Put bluntly, mangia-cake is a derogatory term for the sort of whiteness that lacks any ethnocultural spark. It refers to the mythical white person whose family has been in Canada for so long that they have no ties to their country of origin and have lost any semblance of culture or ethnicity. To be mangia-cake is to be acultural, to be blank, to be stereotypically white. But being white does not automatically make someone a mangia-cake. In fact, anyone—including immigrants and their second-generation offspring—can act “like a caker.” What that translates to is almost always negative, namely behaving in a way that shows no passion for life, no hospitality or close connection to family, no appreciation for diversity, or awareness of anything beyond the tips of your fingers.
This is why I never felt white. I grew up in an ethnocultural community known for its hospitality, vibrancy, very recent immigrant heritage and unwavering Canadian pride. For me, white had become a synonym for mangia-cake, which I definitely was not.
But what does it mean to be white, anyway?
In a recent New York Times commentary, “What is Whiteness?,” American historian Nell Irvin Painter describes whiteness as being “on a toggle switch between ‘bland nothingness’ and ‘racist hatred.’” She suggests that “the inadequacy of white identity” in North America is rooted in “a history of multiplicity,” and reminds us of lingering attitudes from the 19th century when the Irish, Italians, Greeks and Jews were considered “inferior” white races.
This history helps explain the distinction I have always felt, this paradox of sticking out while fitting in.
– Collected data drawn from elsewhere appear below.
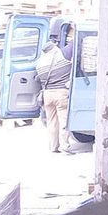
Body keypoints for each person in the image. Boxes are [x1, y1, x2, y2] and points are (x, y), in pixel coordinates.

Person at [35, 20, 74, 153]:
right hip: (61, 93)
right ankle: (64, 146)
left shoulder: (40, 63)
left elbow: (37, 79)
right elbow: (75, 44)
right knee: (64, 120)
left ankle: (53, 147)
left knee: (52, 122)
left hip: (47, 95)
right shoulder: (61, 55)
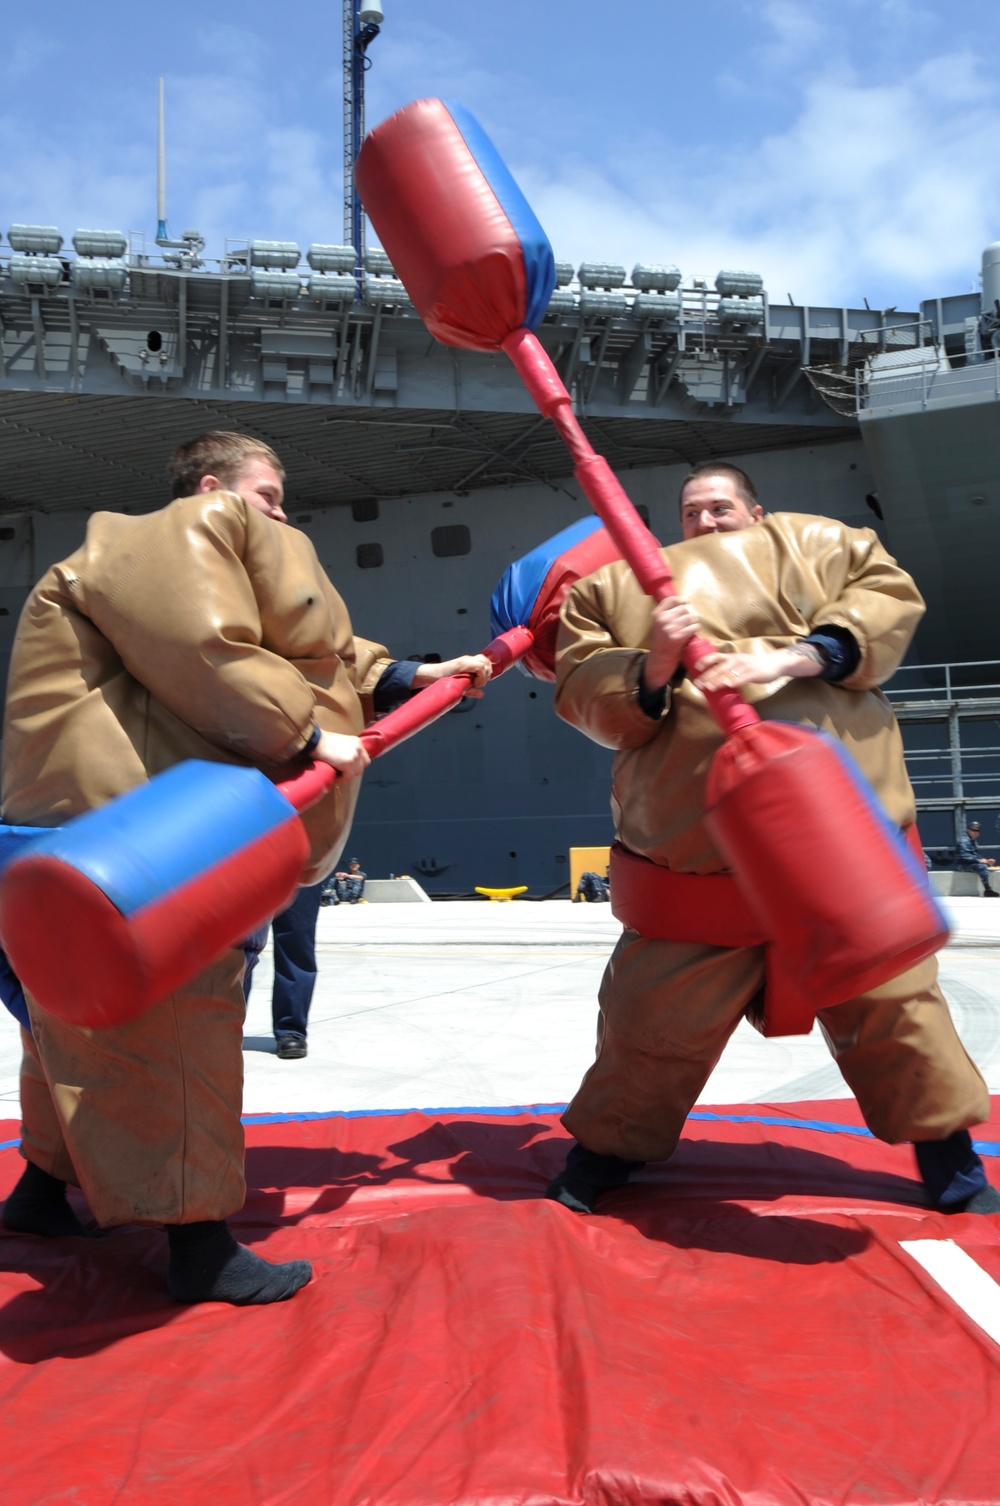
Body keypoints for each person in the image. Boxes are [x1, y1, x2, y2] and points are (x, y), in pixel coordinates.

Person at [0, 430, 492, 1303]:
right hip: (138, 847)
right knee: (176, 1039)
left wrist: (414, 673)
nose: (281, 512)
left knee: (72, 1035)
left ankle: (41, 1192)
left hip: (80, 844)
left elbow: (316, 655)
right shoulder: (169, 536)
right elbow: (204, 646)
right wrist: (301, 736)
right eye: (269, 493)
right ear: (213, 486)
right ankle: (197, 1246)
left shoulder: (171, 562)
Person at [546, 462, 1000, 1217]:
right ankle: (602, 1154)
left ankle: (949, 1161)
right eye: (691, 512)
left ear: (756, 510)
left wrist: (795, 655)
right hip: (690, 874)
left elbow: (884, 600)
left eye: (721, 506)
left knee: (899, 1013)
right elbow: (582, 692)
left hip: (842, 862)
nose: (706, 521)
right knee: (648, 1032)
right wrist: (655, 661)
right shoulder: (613, 593)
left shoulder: (827, 546)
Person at [954, 819, 999, 897]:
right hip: (962, 865)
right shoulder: (964, 841)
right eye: (973, 830)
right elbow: (964, 856)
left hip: (970, 863)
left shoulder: (972, 840)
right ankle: (987, 890)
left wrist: (986, 861)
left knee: (988, 866)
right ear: (968, 830)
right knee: (982, 867)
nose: (976, 832)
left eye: (977, 831)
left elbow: (975, 854)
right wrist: (980, 861)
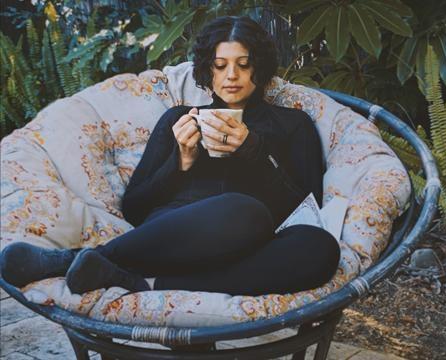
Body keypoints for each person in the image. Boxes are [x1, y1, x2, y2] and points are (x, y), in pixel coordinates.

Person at [0, 16, 340, 296]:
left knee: (320, 247)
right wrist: (180, 163)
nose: (232, 76)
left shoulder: (293, 125)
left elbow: (307, 210)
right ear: (208, 70)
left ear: (260, 68)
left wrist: (254, 152)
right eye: (220, 66)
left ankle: (137, 283)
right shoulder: (180, 118)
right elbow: (134, 208)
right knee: (242, 209)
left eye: (243, 64)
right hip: (171, 244)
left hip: (253, 251)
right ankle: (71, 259)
Visibly, I’m part of the majority—and I benefit from all the privilege that entails. Less visibly, I’m still part of an ethnic minority. This is what distinguishes the lived experience of so many second-generation European Canadians from that of the archetypal white Canadian community, living life as an “invisible minority.” You only have to watch My Big Fat Greek Wedding, the semi-autobiographical 2002 film written by and starring Nia Vardalos (a fellow Greek Winnipegger), to see this concept in action. In one scene, family patriarch Gus Portokalos compares his family to that of Ian Miller, his soon-to-be son-in-law:
“They different people. So dry. That family is like a piece of toast. No honey, no jam, just dry. My daughter ... gonna marry Ian Miller. A xeno (foreigner) with a toast family.”
Canadians are continually shaping how we define ourselves; it is a definition that often vacillates in the literature between the narratives of Aboriginal Peoples, white settler colonies and later immigrants. Concepts of whiteness as identity are not always part of the conversation, particularly when talking about diversity. But perhaps that’s the key to second-generation Canadians (and others) feeling connected to our national narrative. Perhaps the need to distinguish myself from the average “mangia-cake” Canadian comes from a need to be recognized as part of the diversity found within Canada’s ethnocultural communities; a very real need to be included in discussions of diversity, to be regarded as distinct and not to be swept under the white rug of sameness.